Kidical Mass in Wuppertal stellt Forderungen

21.09.20

Was sagen die OB- Kandidaten? Was wollen sie wie umsetzen?

Am Sonntag Nachmittag starteten statt der bei der Anmeldung erwarteten 50 nach Angaben der Polizei etwa 10 mal so viele Kinder und Begleitpersonen mit ihren Rädern an der Kluse zur KidicalMass. In gemächlicher Geschwindigkeit ging es über die B 7 bis zum Alten Markt und dann zurück zur Loher Brücke, wo an der Junioruni eine kleine Abschlusskundgebung erfolgte. Vom riesigen Echo waren alle überrascht, insbesondere mit Hilfe der sehr einfühlsam begleitenden Polizei klappte es dann trotz der großen Zahl von Mitfahrern auch reibungslos.

Natürlich fuhren alle TeinehmerInnen auf der Straße, eine brauchbare Fahrradinfrastruktur existiert zwischen Elberfeld und Barmen bisher schließlich nicht. Aus der Demonstration entstand die Idee, die in der Stichwahl antretenden Kandidaten für das Amt des Wuppertaler OB zu den Forderungen noch im Vorfeld zu befragen. Nach interner Abstimmung wurde daher heute folgender Brief an beide verschickt:

Sehr geehrter Herr Oberbürgermeister Mucke,
sehr geehrter Herr Prof. Dr. Schneidewind,

am gestrigen Sonntag fand die erste Kidical Mass Wuppertal statt.

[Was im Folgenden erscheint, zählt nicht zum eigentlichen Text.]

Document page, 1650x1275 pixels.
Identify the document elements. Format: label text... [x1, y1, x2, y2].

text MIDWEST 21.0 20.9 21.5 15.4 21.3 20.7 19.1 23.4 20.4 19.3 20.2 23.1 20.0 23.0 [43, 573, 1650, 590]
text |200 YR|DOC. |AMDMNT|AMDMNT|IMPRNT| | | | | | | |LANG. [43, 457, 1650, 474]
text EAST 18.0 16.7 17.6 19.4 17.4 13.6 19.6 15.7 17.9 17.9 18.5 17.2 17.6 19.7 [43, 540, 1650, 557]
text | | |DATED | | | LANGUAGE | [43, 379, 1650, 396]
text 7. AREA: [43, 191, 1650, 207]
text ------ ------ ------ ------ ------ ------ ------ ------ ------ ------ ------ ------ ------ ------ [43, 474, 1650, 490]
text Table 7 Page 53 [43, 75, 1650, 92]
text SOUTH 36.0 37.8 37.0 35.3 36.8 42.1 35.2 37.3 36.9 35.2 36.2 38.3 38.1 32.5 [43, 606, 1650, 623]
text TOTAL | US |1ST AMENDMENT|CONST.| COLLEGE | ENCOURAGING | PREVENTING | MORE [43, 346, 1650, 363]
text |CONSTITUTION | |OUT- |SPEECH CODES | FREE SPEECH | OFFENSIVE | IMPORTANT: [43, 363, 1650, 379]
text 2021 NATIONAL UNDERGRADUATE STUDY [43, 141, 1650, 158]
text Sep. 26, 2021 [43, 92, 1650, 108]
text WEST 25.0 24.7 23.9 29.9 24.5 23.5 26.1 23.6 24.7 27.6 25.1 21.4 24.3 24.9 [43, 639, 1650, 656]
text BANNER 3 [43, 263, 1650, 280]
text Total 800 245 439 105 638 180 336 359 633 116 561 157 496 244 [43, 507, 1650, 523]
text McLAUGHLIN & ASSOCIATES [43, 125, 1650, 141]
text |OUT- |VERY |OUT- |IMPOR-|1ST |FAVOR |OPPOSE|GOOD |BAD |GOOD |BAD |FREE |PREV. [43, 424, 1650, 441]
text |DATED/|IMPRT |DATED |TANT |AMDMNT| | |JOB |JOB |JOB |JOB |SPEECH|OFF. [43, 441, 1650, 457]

Aus dem Stand erreichte diese Demonstration eine Teilnehmerzahl von rund 450 Radfahrenden.

Die Kernforderung dieser 450 teilnehmenden Kinder, Jugendlichen und deren Eltern lautet: „Platz da für die nächste Generation!“

Nicht nur in Wuppertal, sondern in über 100 Kommunen in Deutschland sind Kinder, Jugendliche und deren Bezugspersonen auf die Straße gegangen um ihren Anliegen Gehör zu verschaffen. Die zentralen Forderungen sind: 

  • Alle Kinder und Jugendlichen können sich sicher und selbstständig mit dem Rad in der Stadt bewegen.
  • Für alle Menschen muss angstfreies Radfahren möglich sein.
  • Kinder brauchen ein sicheres Schulwegenetz.
  • Tempo 30 innerorts ermöglicht flächendeckend mehr Sicherheit für radfahrende, aber auch zu Fuß gehende Menschen in allen Lebenssituationen.

Zusammengefasst fordern wir eine sichere Radinfrastruktur für alle Radfahrenden, gerade aber auch für die Generation, die unser aller Zukunft darstellt.

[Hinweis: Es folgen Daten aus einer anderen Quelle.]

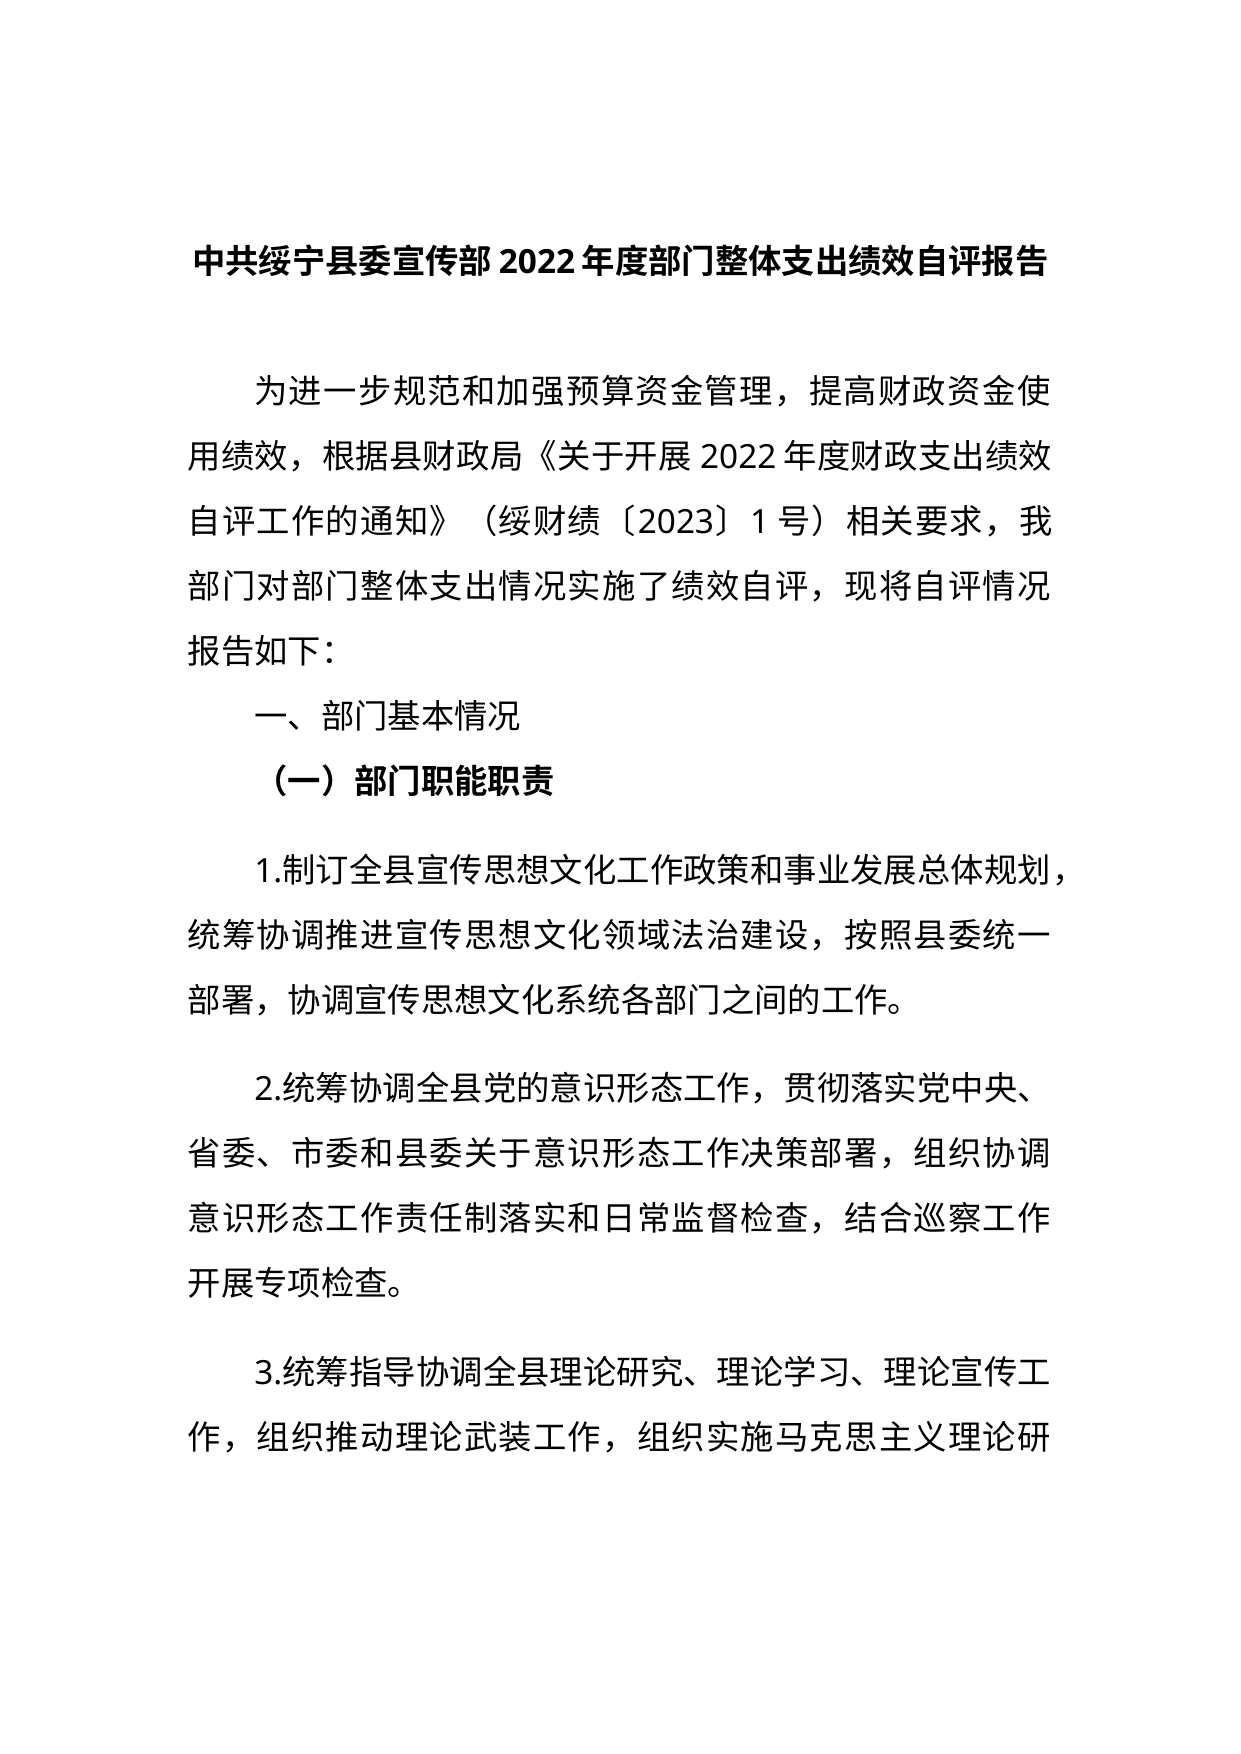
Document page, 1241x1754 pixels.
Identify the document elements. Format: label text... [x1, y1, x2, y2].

text 为进一步规范和加强预算资金管理，提高财政资金使用绩效，根据县财政局《关于开展2022年度财政支出绩效自评工作的通知》（绥财绩〔2023〕1号）相关要求，我部门对部门整体支出情况实施了绩效自评，现将自评情况报告如下： [187, 357, 1053, 682]
text 1.制订全县宣传思想文化工作政策和事业发展总体规划，统筹协调推进宣传思想文化领域法治建设，按照县委统一部署，协调宣传思想文化系统各部门之间的工作。 [187, 835, 1053, 1030]
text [187, 1337, 1053, 1467]
text （一）部门职能职责 [254, 747, 1053, 812]
text 中共绥宁县委宣传部2022年度部门整体支出绩效自评报告 [187, 227, 1053, 292]
text 2.统筹协调全县党的意识形态工作，贯彻落实党中央、省委、市委和县委关于意识形态工作决策部署，组织协调意识形态工作责任制落实和日常监督检查，结合巡察工作开展专项检查。 [187, 1054, 1053, 1314]
text 一、部门基本情况 [254, 682, 1053, 747]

Jetzt sind wir gespannt, wie Sie - als die Kandidaten für den Posten des Oberbürgermeisters der Stadt Wuppertal - sich positionieren. Wie stehen Sie zu den Forderungen? Wollen sie umsetzen, dass aus den Wünschen sichere Alternativen zur heutigen Situation werden? Und wenn ja, welchen Zeitraum planen Sie, um entsprechende Veränderungen Realität werden zu lassen? 

Mit freundlichen Grüßen

Lorenz Hoffmann-Gaubig
ADFC Wuppertal

Kirsten Haberer
Fahrradstadt Wuppertal

Christian Wolter
Mobiles Wuppertal

Auf die Antworten warten wir gespannt un werden sie ebenfalls an dieser Stelle veröffentlichen.